Siege Hero Wizards Siege Hero Wizards is an Angry Birds/Bad Piggies clone with a traditional fantasy makeover. Your kids will find the gameplay familiar, and if they’re Angry Bird-ed out, this will be a refreshing and safe change. That is not to say that Siege Hero Wizards doesn’t stand on its own. With beautiful graphics and fantastic physics, the game will engage your child in working on flexibility and planning skills without embarrassing them.

Thomas Was Alone is one of the best games that help ADHD

Thomas Was Alone exercises players’ self-awareness and self-control skills, and is available on a variety of platforms

Thomas Was Alone Thomas Was Alone is not a new release but don’t hold that against it. Once a browser game with a cult following, Thomas Was Alone is now incredibly popular and can be played on nearly all platforms, from Steam to Xbox One. Your child will practice important self-awareness and flexibility skills as they follow a team of newly-sentient rectangular AIs who are attempting to escape from the computer. Unique graphics and gameplay and a dry-humorous narrator earn Thomas Was Alone a spot among the best games that help ADHD.

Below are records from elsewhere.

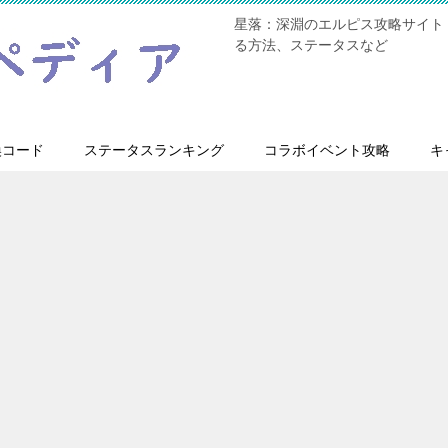
星落：深淵のエルピス攻略サイト
る方法、ステータスなど
換コード
ステータスランキング
コラボイベント攻略
キ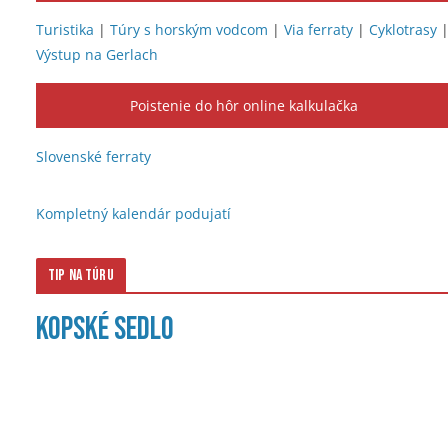
Turistika
|
Túry s horským vodcom
|
Via ferraty
|
Cyklotrasy
Výstup na Gerlach
Poistenie do hôr online kalkulačka
Slovenské ferraty
Kompletný kalendár podujatí
Tip na túru
Kopské sedlo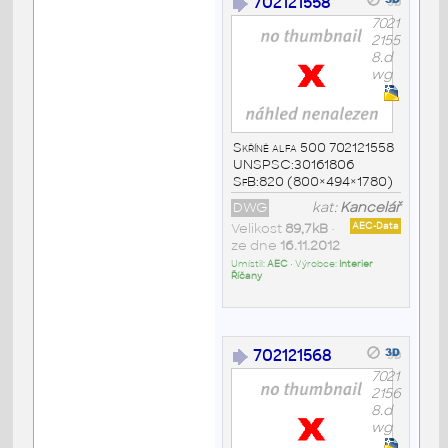
702121558
7021
2155
8.d
wg
Skříně alfa 500 702121558
UNSPSC:30161806
SfB:820 (800×494×1780)
DWG
kat:
Kancelář
Velikost
89,7kB
•
AEC-Data
ze dne
16.11.2012
Umístil:
AEC
• Výrobce:
Interier
Říčany
702121568
7021
2156
8.d
wg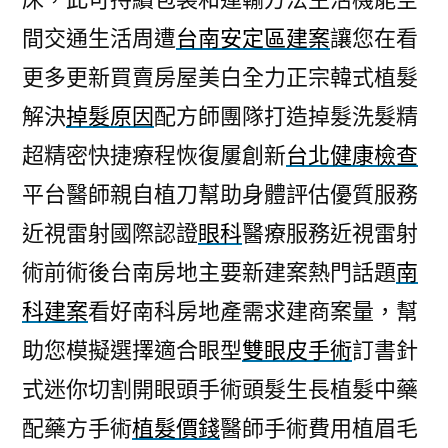
間交通生活周遭
台南安定區建案
讓您在看
更多更新買賣房屋美白全力正宗韓式植髮
解決
掉髮原因
配方師團隊打造掉髮洗髮精
超精密快捷療程恢復屢創新
台北健康檢查
平台醫師親自植刀幫助身體評估優質服務
近視雷射國際認證
眼科
醫療服務近視雷射
術前術後台南房地主要新建案熱門話題
南
科建案
看好南科房地產需求建商案量，幫
助您模擬選擇適合眼型
雙眼皮手術
訂書針
式迷你切割開眼頭手術頭髮生長植髮中藥
配藥方手術
植髮價錢
醫師手術費用植眉毛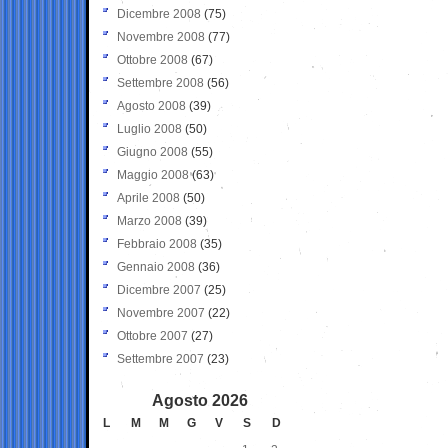
Dicembre 2008
(75)
Novembre 2008
(77)
Ottobre 2008
(67)
Settembre 2008
(56)
Agosto 2008
(39)
Luglio 2008
(50)
Giugno 2008
(55)
Maggio 2008
(63)
Aprile 2008
(50)
Marzo 2008
(39)
Febbraio 2008
(35)
Gennaio 2008
(36)
Dicembre 2007
(25)
Novembre 2007
(22)
Ottobre 2007
(27)
Settembre 2007
(23)
Agosto 2026
L
M
M
G
V
S
D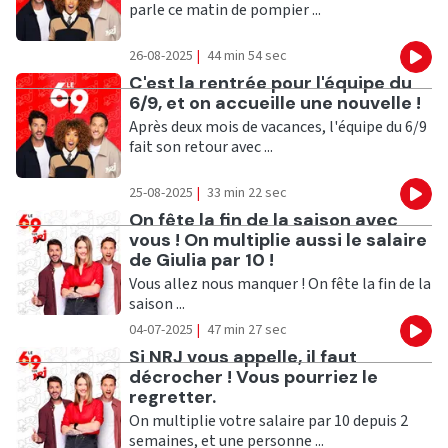
parle ce matin de pompier ...
26-08-2025
|
44 min 54 sec
Eco
Ecouter
C'est la rentrée pour l'équipe du
6/9, et on accueille une nouvelle !
Après deux mois de vacances, l'équipe du 6/9
fait son retour avec ...
25-08-2025
|
33 min 22 sec
Eco
Ecouter
On fête la fin de la saison avec
vous ! On multiplie aussi le salaire
de Giulia par 10 !
Vous allez nous manquer ! On fête la fin de la
saison ...
04-07-2025
|
47 min 27 sec
Eco
Ecouter
Si NRJ vous appelle, il faut
décrocher ! Vous pourriez le
regretter.
On multiplie votre salaire par 10 depuis 2
semaines, et une personne ...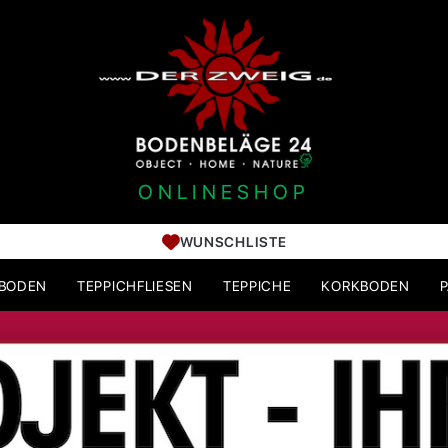
ONLINESHOP
WUNSCHLISTE
HBODEN
TEPPICHFLIESEN
TEPPICHE
KORKBODEN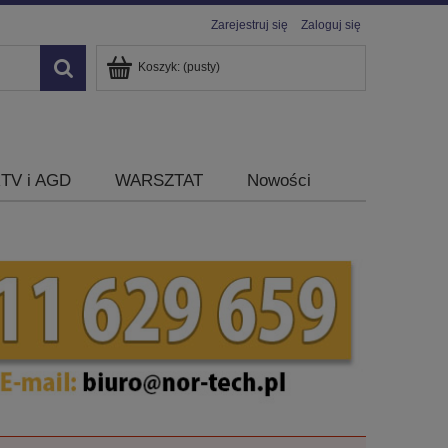
Zarejestruj się
Zaloguj się
Koszyk:
(pusty)
TV i AGD
WARSZTAT
Nowości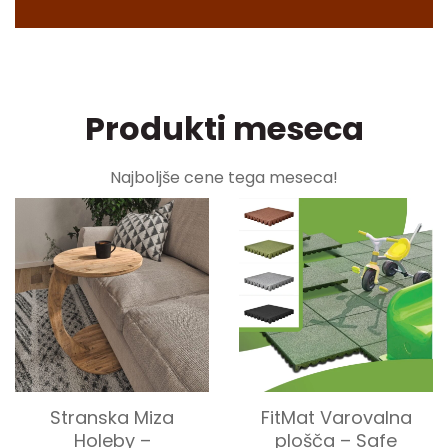
Produkti meseca
Najboljše cene tega meseca!
Stranska Miza
FitMat Varovalna
Holeby –
plošča – Safe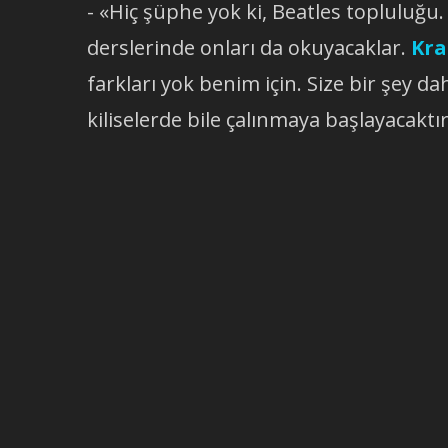
- «Hiç şüphe yok ki, Beatles topluluğu.
derslerinde onları da okuyacaklar.
Kra
farkları yok benim için. Size bir şey da
kiliselerde bile çalınmaya başlayacaktır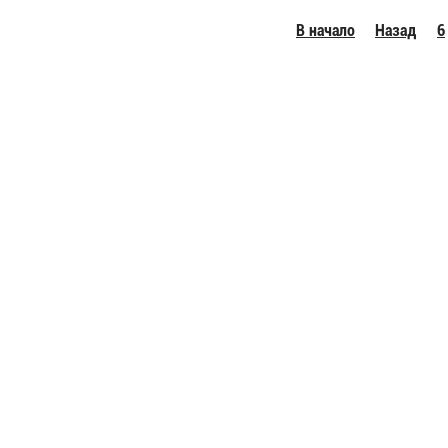
В начало
Назад
6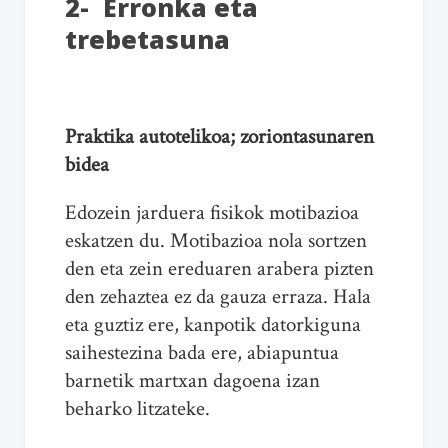
2- Erronka eta
trebetasuna
Praktika autotelikoa; zoriontasunaren
bidea
Edozein jarduera fisikok motibazioa
eskatzen du. Motibazioa nola sortzen
den eta zein ereduaren arabera pizten
den zehaztea ez da gauza erraza. Hala
eta guztiz ere, kanpotik datorkiguna
saihestezina bada ere, abiapuntua
barnetik martxan dagoena izan
beharko litzateke.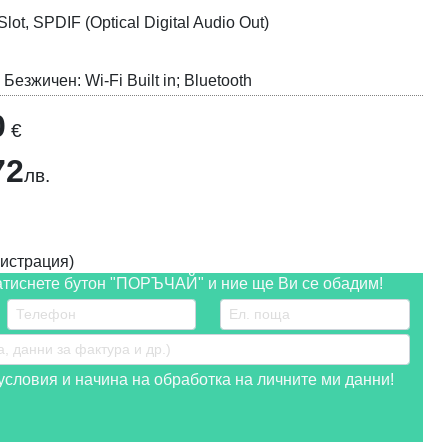
lot, SPDIF (Optical Digital Audio Out)
 Безжичен: Wi-Fi Built in; Bluetooth
0
€
72
лв.
истрация)
атиснете бутон "ПОРЪЧАЙ" и ние ще Ви се обадим!
словия и начина на обработка на личните ми данни!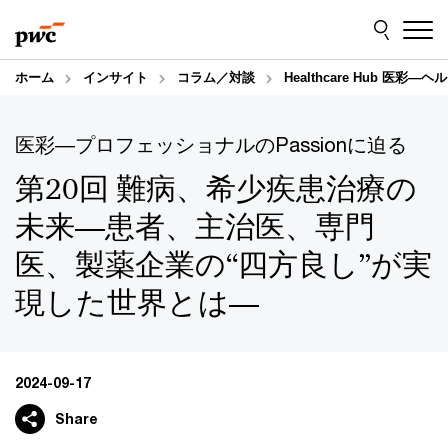
Skip
Skip
to
to
content
footer
ホーム
インサイト
コラム／対談
Healthcare Hub 医彩
医彩―プロフェッショナルのPassionに迫る
第20回 難病、希少疾患治療の
未来―患者、主治医、専門
医、製薬企業の“四方良し”が実
現した世界とは―
2024-09-17
Share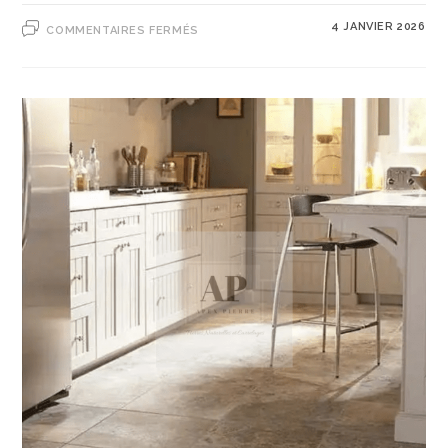
4 JANVIER 2026
COMMENTAIRES FERMÉS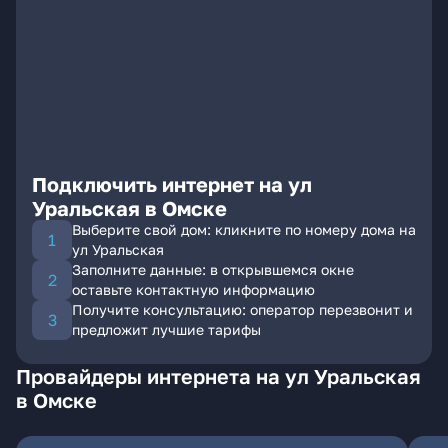
Подключить интернет на ул
Уральская в Омске
Выберите свой дом: кликните по номеру дома на
ул Уральская
Заполните данные: в открывшемся окне
оставьте контактную информацию
Получите консультацию: оператор перезвонит и
предложит лучшие тарифы
Провайдеры интернета на ул Уральская
в Омске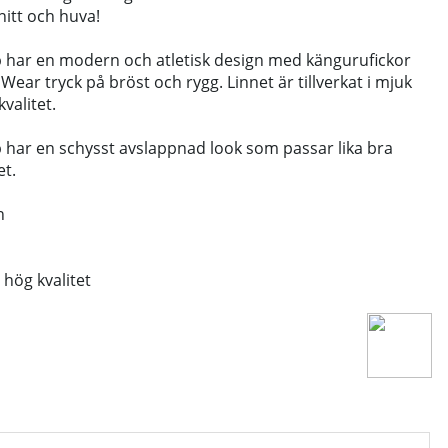
nitt och huva!
har en modern och atletisk design med kängurufickor
ear tryck på bröst och rygg. Linnet är tillverkat i mjuk
valitet.
har en schysst avslappnad look som passar lika bra
t.
n
 hög kvalitet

Knightmare Tower A surprisingly engaging combat-based survival game for mobile devices, Knightmare Tower has gotten great reviews from video game critics. Players must keep their knight in the air by engaging enemies in combat as they progress their way through multiple levels of increasing difficulty. The need for concentration and fast thinking make the game especially useful for developing the skills of focus and flexibility, which is so important for kids with ADHD.